CHAPTER XXI.

VIEWS OF LAKE TANGANYIKA.

Burton considered the march from the Malagarazi River to Lake Tanganyika the worst part of his journey. It led through a perfect wilderness, with all the diversities of jungle, swamp, rugged hills, and rocky ravines swept by mountain torrents.

After much labor, Burton and his followers reached the lake. His first feeling was one of disappointment.

Having traveled through screens of lofty grass, which gradually thinned out into a scanty forest, he climbed a steep, stony hill, thinly covered with thorny trees. From the top of this hill he could see a faint streak of light below. This he judged was the lake. Seen through the veil of trees and the broad rays of sunshine, the lake seemed to be shrunken in its proportions.

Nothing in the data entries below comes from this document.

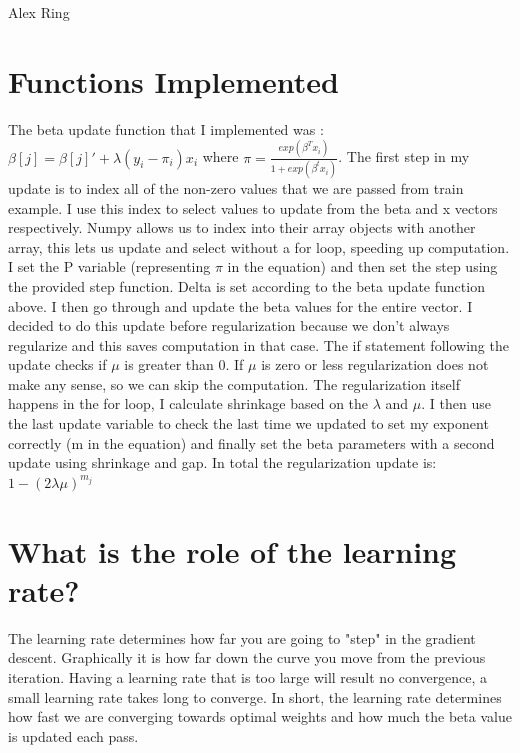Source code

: \documentclass{article}
\begin{document}
 

Alex Ring
\section{Functions Implemented}
The beta update function that I implemented was : $\beta[j] = \beta[j]' + \lambda(y_i - \pi_i)x_i$ where $\pi = \frac{exp(\beta^T x_i)}{1 + exp(\beta^t x_i)}$. The first step in my update is to index all of the non-zero values that we are passed from train example. I use this index to select values to update from the beta and x vectors respectively. Numpy allows us to index into their array objects with another array, this lets us update and select without a for loop, speeding up computation. I set the P variable (representing $\pi$ in the equation) and then set the step using the provided step function. Delta is set according to the beta update function above. I then go through and update the beta values for the entire vector. I decided to do this update before regularization because we don't always regularize and this saves computation in that case. The if statement following the update checks if $\mu$ is greater than 0. If $\mu$ is zero or less regularization does not make any sense, so we can skip the computation. The regularization itself happens in the for loop, I calculate shrinkage based on the $\lambda$ and $\mu$. I then use the last update variable to check the last time we updated to set my exponent correctly (m in the equation) and finally set the beta parameters with a second update using shrinkage and gap. In total the regularization update is:  $1 - (2\lambda\mu)^{m_j}$

\section{What is the role of the learning rate?}
The learning rate determines how far you are going to "step" in the gradient descent. Graphically it is how far down the curve you move from the previous iteration. Having a learning rate that is too large will result no convergence, a small learning rate takes long to converge. In short, the learning rate determines how fast we are converging towards optimal weights and how much the beta value is updated each pass. 
\end{document}
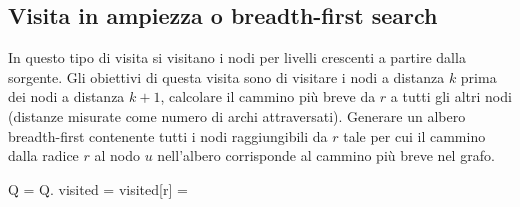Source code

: \subsection{Visita in ampiezza o breadth-first search}
In questo tipo di visita si visitano i nodi per livelli crescenti a partire dalla sorgente. Gli obiettivi di questa visita sono di visitare i nodi a 
distanza $k$ prima dei nodi a distanza $k+1$, calcolare il cammino pi\`u breve da $r$ a tutti gli altri nodi (distanze misurate come numero di archi 
attraversati). Generare un albero breadth-first contenente tutti i nodi raggiungibili da $r$ tale per cui il cammino dalla radice $r$ al nodo $u$ 
nell'albero corrisponde al cammino pi\`u breve nel grafo.
\begin{algorithm}
\DontPrintSemicolon
{}
\caption{\protect{}}

\Set Q = \SetCos{} \;
Q.\;
\Boolean[] visited = \New \Boolean[G.\Size{}]\;
visited[r] = \True\;
\end{algorithm}
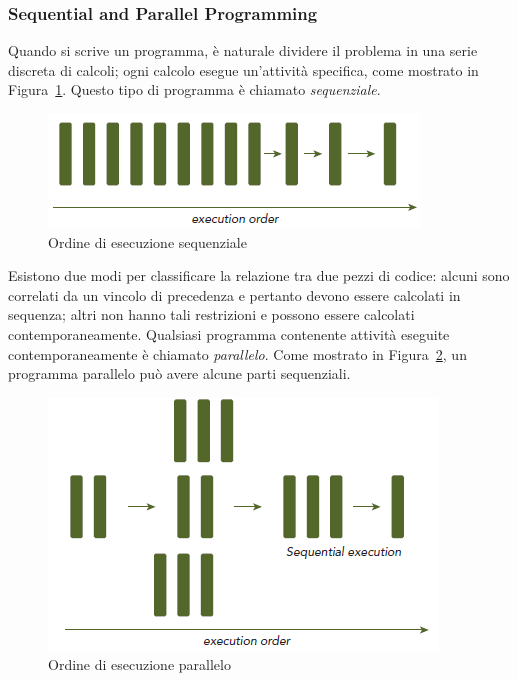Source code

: \subsubsection{Sequential and Parallel Programming}
Quando si scrive un programma, è naturale dividere il problema in una serie discreta di calcoli; ogni calcolo esegue un'attività specifica, come mostrato in Figura~\ref{fig:Execution_order_sequential}. Questo tipo di programma è chiamato \emph{sequenziale}.
\begin{figure}[h!]
	\centering
	\includegraphics[width=.5\textwidth]{Immagini/CUDA/Execution_order_sequential}
	\caption{Ordine di esecuzione sequenziale \cite{Cheng:ProfessionalCudaProgramming}}
	\label{fig:Execution_order_sequential}
\end{figure}
Esistono due modi per classificare la relazione tra due pezzi di codice: alcuni sono
correlati da un vincolo di precedenza e pertanto devono essere calcolati in sequenza; altri non hanno tali restrizioni e possono essere calcolati contemporaneamente. Qualsiasi programma contenente attività eseguite contemporaneamente è chiamato \emph{parallelo}. Come mostrato in Figura~\ref{fig:Execution_order_parallel}, un programma parallelo può avere alcune parti sequenziali.
\begin{figure}[H]
	\centering
	\includegraphics[width=.5\textwidth]{Immagini/CUDA/Execution_order_parallel}
	\caption{Ordine di esecuzione parallelo \cite{Cheng:ProfessionalCudaProgramming}}
	\label{fig:Execution_order_parallel}
\end{figure}
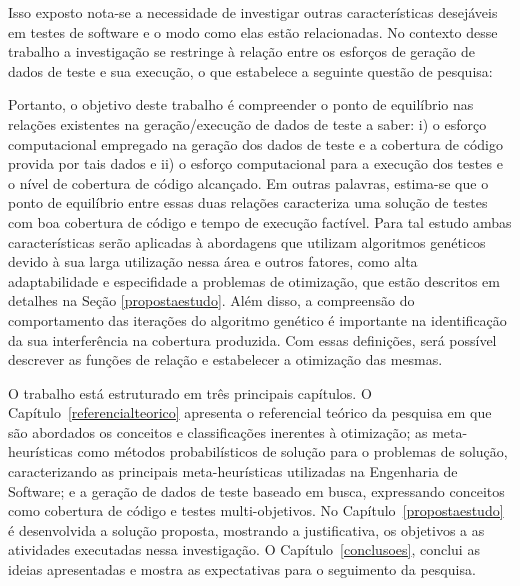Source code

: Isso exposto nota-se a necessidade de investigar outras características desejáveis em testes de software e o modo como elas estão relacionadas. No contexto desse trabalho a investigação se restringe à relação entre os esforços de geração de dados de teste e sua execução, o que estabelece a seguinte questão de pesquisa:

 
\vspace{1.0cm}
\vspace{1.0cm}


Portanto, o objetivo deste trabalho é compreender o ponto de equilíbrio nas relações existentes na geração/execução de dados de teste a saber: i) o esforço computacional empregado na geração dos dados de teste e a cobertura de código provida por tais dados e ii) o esforço computacional para a execução dos testes e o nível de cobertura de código alcançado. Em outras palavras, estima-se que o ponto de equilíbrio entre essas duas relações caracteriza  uma solução de testes com boa cobertura de código e tempo de execução factível. Para tal estudo ambas características serão aplicadas à abordagens que utilizam algoritmos genéticos devido à sua larga utilização nessa área e outros fatores, como alta adaptabilidade e especifidade a problemas de otimização, que estão descritos em detalhes na Seção \ref{propostaestudo}. Além disso, a compreensão do comportamento das iterações do algoritmo genético é importante na identificação da sua interferência na cobertura produzida. Com essas definições, será possível descrever as funções de relação e estabelecer a otimização das mesmas. 


O trabalho está estruturado em três principais capítulos. O Capítulo~\ref{referencialteorico} apresenta o referencial teórico da pesquisa em que são abordados os conceitos e classificações inerentes à otimização; as meta-heurísticas como métodos probabilísticos de solução para o problemas de solução, caracterizando as principais meta-heurísticas utilizadas na Engenharia de Software; e a geração de dados de teste baseado em busca, expressando conceitos como cobertura de código e testes multi-objetivos. No Capítulo~\ref{propostaestudo} é desenvolvida a solução proposta, mostrando a justificativa, os objetivos a as atividades executadas nessa investigação. O Capítulo~\ref{conclusoes}, conclui as ideias apresentadas e mostra as expectativas para o seguimento da pesquisa.
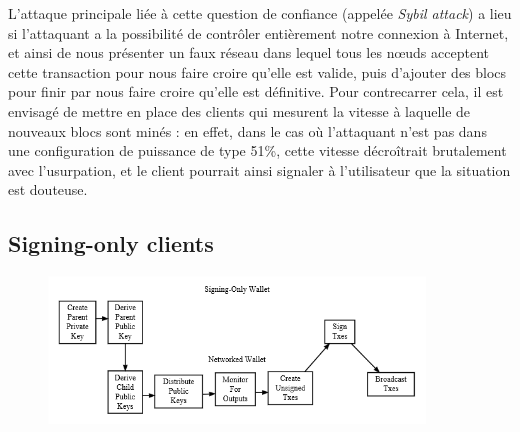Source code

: \documentclass[11pt,a4paper]{article}
\begin{document}
L'attaque principale liée à cette question de confiance (appelée \textit{Sybil attack}) a lieu si l'attaquant a la possibilité de contrôler entièrement notre connexion à Internet, et ainsi de nous présenter un faux réseau dans lequel tous les n\oe{}uds acceptent cette transaction pour nous faire croire qu'elle est valide, puis d'ajouter des blocs pour finir par nous faire croire qu'elle est définitive. Pour contrecarrer cela, il est envisagé de mettre en place des clients qui mesurent la vitesse à laquelle de nouveaux blocs sont minés : en effet, dans le cas où l'attaquant n'est pas dans une configuration de puissance de type 51\%, cette vitesse décroîtrait brutalement avec l'usurpation, et le client pourrait ainsi signaler à l'utilisateur que la situation est douteuse.
\subsection{Signing-only clients}
\begin{figure}[h]
	\centering
	\includegraphics[width=10cm]{en-wallets-signing-only}
\end{figure}
\end{document}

As he advanced a few steps, the whole scene burst upon his view. He was filled with admiration, wonder, and delight at its beauty. To quote his words:—

"Nothing could be more beautiful, more picturesque, than the first view of Lake Tanganyika, as it lay in the lap of the mountains, basking in the gorgeous tropical sunshine. Below and beyond a short foreground of rugged and precipitous hill-fold, down which the footpath zigzags painfully, a narrow strip of emerald green, never sere, and marvelously fertile, shelves towards a ribbon of glistening sand, here bordered by sedgy rushes, there cleanly and clearly cut by the breaking wavelets.

"Farther in front stretched the waters, an expanse of the lightest and softest blue, in a breadth varying from thirty to thirty-five miles, and sprinkled by the crisp east wind into tiny crescents of sunny foam.

"The background is a high and broken wall of steel-colored mountain, here flecked and capped with pearly mist, there standing sharply penciled against the azure sky. Its yawning chasms, marked by a deep plum-color, fall towards dwarf hills of mold-like proportions, which apparently dip their feet in the wave.

"To the south, and opposite the long, low point behind which the Malagarazi River discharges the red loam suspended in its violent stream, lie the bluff headlands and capes of Uguha; and, as the eye dilates, it falls upon a cluster of outlying islets speckling a sea horizon.